# RSS News Feeds > RSS News Feeds >  RSS News Feeds

## Scott Tichenor

Testing out a new feature. Our new forum software has the ability to fetch RSS news feeds (Really Simple Syndication) from around the web. With the purpose of the Mandolin Cafe being to assist in _global mandolin domination_, this is a great feature. For example, I can pull the Mandolin Archive's newest added instruments into the board as a schedule task. Or JazzMando, or others. Even some Cafe stuff some of you may not be aware of. The way this should happen is that these get pulled in, then auto-deleted. They're not meant to be permanent because that's not the purpose of RSS! When you see a new post with the user NewsFetcher, that's the board's generic account that's performing this function. This is not typically an area anyone will want to post in I think, and for now I'll leave reply features on. Questions? Clear as mud?  :Grin:

----------


## Mike Bromley

"global Mandolin"

is five syllables...uh oh...

A haiku coming......

----------


## Scott Tichenor

Global mandolin
Overload. Too much. Stop it.
Muh ha ha ha ha!

Have this set to refresh these news pulls every 12 hours which is the default maximum. Don't know yet if that will cause the information to be added as a new post and if so that might prove annoying. Sure I can hack making it a 24 hour refresh. Time will tell

----------


## Scott Tichenor

Talking to myself here  :Smile:  ...

Did some searching on the support forums for vBulletin and did indeed find site owners sharing complaints from users about these feeds popping up in the new posts search every 12 hours. Annoying. So, found a code hack to remove just this category from the new post function. In case anyone was wondering, it won't happen... really, someone WAS wondering, weren't they?  :Whistling:

----------


## JEStanek

Since no one is reading these... Can you add a line for where the RSS is being published from e.g, Jazzmando.com, Mandolincafe.com, etc...  I saw one for Jazzmando and could figure it out but it wasn't immediately clear.  If you expand to ensure _global mandolin domination_ it might be cool to know where it's all coming from.

Jamie

----------


## Scott Tichenor

Done. Still figuring some of this out how this is set up. Hope to have it working correctly in a few days. The changes won't be reflected for awhile on some of these though because they've already been pulled in.

----------


## Pete Braccio

OK. Now I know that I need to get some sleep. I'm looking all over the message board looking for the RSS feeds. Where are they? They, like, couldn't POSSIBLY be in the forum labeled "RSS News Feeds".

Geez.

Pete

----------


## Scott Tichenor

> OK. Now I know that I need to get some sleep. I'm looking all over the message board looking for the RSS feeds. Where are they? They, like, couldn't POSSIBLY be in the forum labeled "RSS News Feeds".
> 
> Geez.
> 
> Pete


Description of this forum: RSS News Feeds Mandolin related content pulled from the web via RSS (Really Simple Syndication). 
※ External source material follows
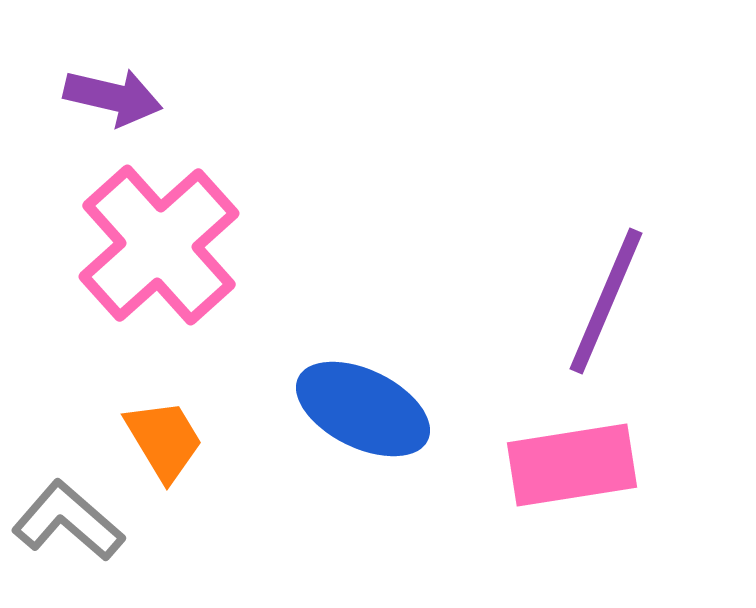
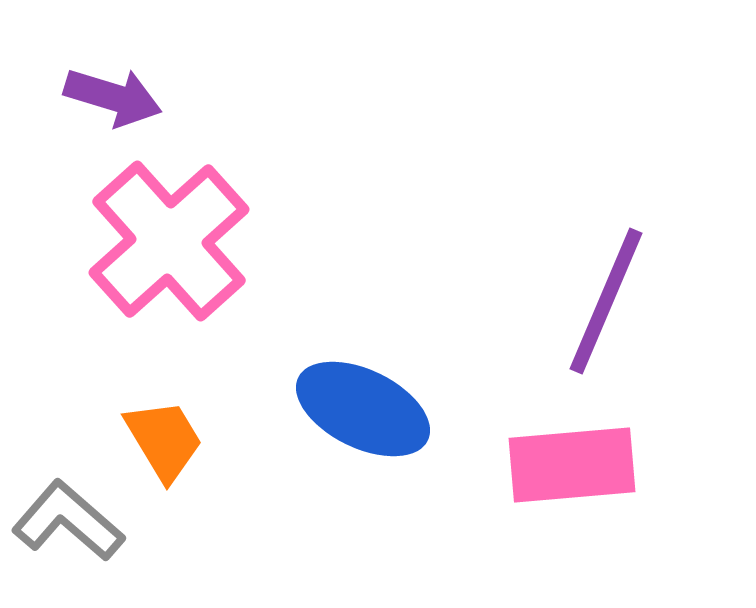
purple arrow: rotated 4 degrees clockwise
pink cross: moved 10 px right, 4 px up
pink rectangle: rotated 4 degrees clockwise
The overall board feed is http://www.mandolincafe.com/forum/ex....php?type=RSS2

There are sub-feeds for each individual category as well, making something like 20-21 different feeds if you want to drill down. Most browsers--including Macintosh--display the RSS icon in the software. If you'll tell me what browser and platform you use I can tell you where to look for it.

----------


## Pete Braccio

Hey Scott,

I was trying to say that you put it in the obvious place and I was too dense to see what was right in front of me.

Thanks,
Pete

----------